When I read various journal articles related to machine learning, I often face integrals over distribution.
In an article I am reading now, for example, a risk function associated with distribution $\phi$ is defined by $$ R_i(\theta) = \int f_L(f_\theta(x),y) \, d\phi(x,y),$$ where
- $\mathcal{X}$ and $\mathcal{Y}$ are a feature space and a label space, respectively.
- $f_\theta:\mathcal{X}\to\mathcal{Y}$ is a given model parameterized by $\theta\in\Theta$,
- $f_L:\mathcal{X}\times\mathcal{Y}\to\mathbb{R}_{\ge0}$ is a loss function, and
- $\phi$ is the data generating distributions.
In addition to the above case and the others (even not related to this field), I have seen many times integration formulas over distributions. However, whenever I encountered them, I couldn't grasp what it is.
Rather, I am familiar with the following equation: $$ \int f_L(x) p_X(x) \, dx, $$ where $f_L(x)$ is a cost (or reward) function achieved by an event $x$, and $p_X(x)$ is a probability that an event $x$ occurred.

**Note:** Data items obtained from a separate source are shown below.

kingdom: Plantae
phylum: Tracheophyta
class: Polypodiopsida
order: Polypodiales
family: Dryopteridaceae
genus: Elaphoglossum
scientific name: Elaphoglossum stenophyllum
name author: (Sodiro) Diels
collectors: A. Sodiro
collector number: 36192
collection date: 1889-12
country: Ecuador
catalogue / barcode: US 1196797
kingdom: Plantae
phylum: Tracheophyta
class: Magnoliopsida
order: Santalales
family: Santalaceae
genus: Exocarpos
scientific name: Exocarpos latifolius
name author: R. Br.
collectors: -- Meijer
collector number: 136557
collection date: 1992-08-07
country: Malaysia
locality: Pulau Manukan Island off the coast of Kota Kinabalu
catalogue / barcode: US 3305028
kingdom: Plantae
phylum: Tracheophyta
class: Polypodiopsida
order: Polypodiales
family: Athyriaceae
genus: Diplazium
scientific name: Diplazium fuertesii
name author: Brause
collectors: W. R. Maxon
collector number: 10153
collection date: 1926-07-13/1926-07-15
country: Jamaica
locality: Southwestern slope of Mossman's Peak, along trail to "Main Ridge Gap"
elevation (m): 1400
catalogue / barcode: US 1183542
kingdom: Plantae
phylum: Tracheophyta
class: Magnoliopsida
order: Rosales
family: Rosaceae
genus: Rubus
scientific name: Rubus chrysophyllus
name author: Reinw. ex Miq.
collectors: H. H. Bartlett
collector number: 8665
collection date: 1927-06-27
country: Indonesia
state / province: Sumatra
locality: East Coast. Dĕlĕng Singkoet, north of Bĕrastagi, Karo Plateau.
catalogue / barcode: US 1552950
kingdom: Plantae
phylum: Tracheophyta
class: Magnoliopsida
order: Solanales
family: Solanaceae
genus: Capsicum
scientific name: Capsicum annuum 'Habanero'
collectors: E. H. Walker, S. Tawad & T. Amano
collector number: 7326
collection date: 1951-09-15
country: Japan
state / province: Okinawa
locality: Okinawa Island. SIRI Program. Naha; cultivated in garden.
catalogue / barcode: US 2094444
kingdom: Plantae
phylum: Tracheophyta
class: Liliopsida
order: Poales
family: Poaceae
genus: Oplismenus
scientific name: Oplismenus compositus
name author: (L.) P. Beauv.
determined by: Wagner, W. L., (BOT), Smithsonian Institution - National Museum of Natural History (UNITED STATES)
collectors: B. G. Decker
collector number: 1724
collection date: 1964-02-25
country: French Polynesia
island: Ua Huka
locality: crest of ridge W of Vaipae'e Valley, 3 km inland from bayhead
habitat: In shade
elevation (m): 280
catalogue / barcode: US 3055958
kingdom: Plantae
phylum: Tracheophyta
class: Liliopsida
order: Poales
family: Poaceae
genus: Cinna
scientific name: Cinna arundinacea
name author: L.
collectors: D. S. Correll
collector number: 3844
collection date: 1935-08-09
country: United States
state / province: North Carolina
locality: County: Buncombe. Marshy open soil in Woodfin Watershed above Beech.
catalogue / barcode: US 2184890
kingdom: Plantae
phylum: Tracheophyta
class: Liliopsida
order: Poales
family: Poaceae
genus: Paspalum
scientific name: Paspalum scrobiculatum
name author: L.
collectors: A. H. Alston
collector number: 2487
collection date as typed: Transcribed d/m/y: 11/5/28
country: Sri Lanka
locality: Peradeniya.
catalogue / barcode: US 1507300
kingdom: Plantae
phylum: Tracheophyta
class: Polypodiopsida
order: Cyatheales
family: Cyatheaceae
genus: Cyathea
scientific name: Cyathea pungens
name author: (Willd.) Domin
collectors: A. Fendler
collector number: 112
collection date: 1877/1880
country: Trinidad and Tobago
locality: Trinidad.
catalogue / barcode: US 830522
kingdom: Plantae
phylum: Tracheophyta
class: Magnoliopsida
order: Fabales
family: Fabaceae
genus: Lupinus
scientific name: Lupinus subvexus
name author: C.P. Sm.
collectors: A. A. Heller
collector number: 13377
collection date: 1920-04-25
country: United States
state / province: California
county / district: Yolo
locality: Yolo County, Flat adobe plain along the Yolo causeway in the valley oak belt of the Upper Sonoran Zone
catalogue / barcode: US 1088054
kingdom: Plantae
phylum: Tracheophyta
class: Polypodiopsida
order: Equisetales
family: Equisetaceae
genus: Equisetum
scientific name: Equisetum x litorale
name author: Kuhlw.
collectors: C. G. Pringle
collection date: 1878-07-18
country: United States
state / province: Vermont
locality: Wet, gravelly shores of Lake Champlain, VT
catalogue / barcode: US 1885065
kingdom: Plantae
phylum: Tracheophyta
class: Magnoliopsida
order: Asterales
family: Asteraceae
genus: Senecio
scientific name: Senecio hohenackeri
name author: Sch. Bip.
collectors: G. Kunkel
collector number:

Can someone please let me know what the integral over a distribution means?
I think you lack relevant knowledge on Riemann–Stieltjes integral
In the Probability theory,the Expectation of Discrete distribution and continuous distribution can be written uniformly as Riemann–Stieltjes integral form, that is $$ E_X(f(x)) = \int f(x)dF(x)$$
where $F(x)$ is the cumulative distribution function of random variable $X$, you can roughly think that $dF(x) = p(x)dx$
I hope it is useful to you. Sorry, if it didn't help you.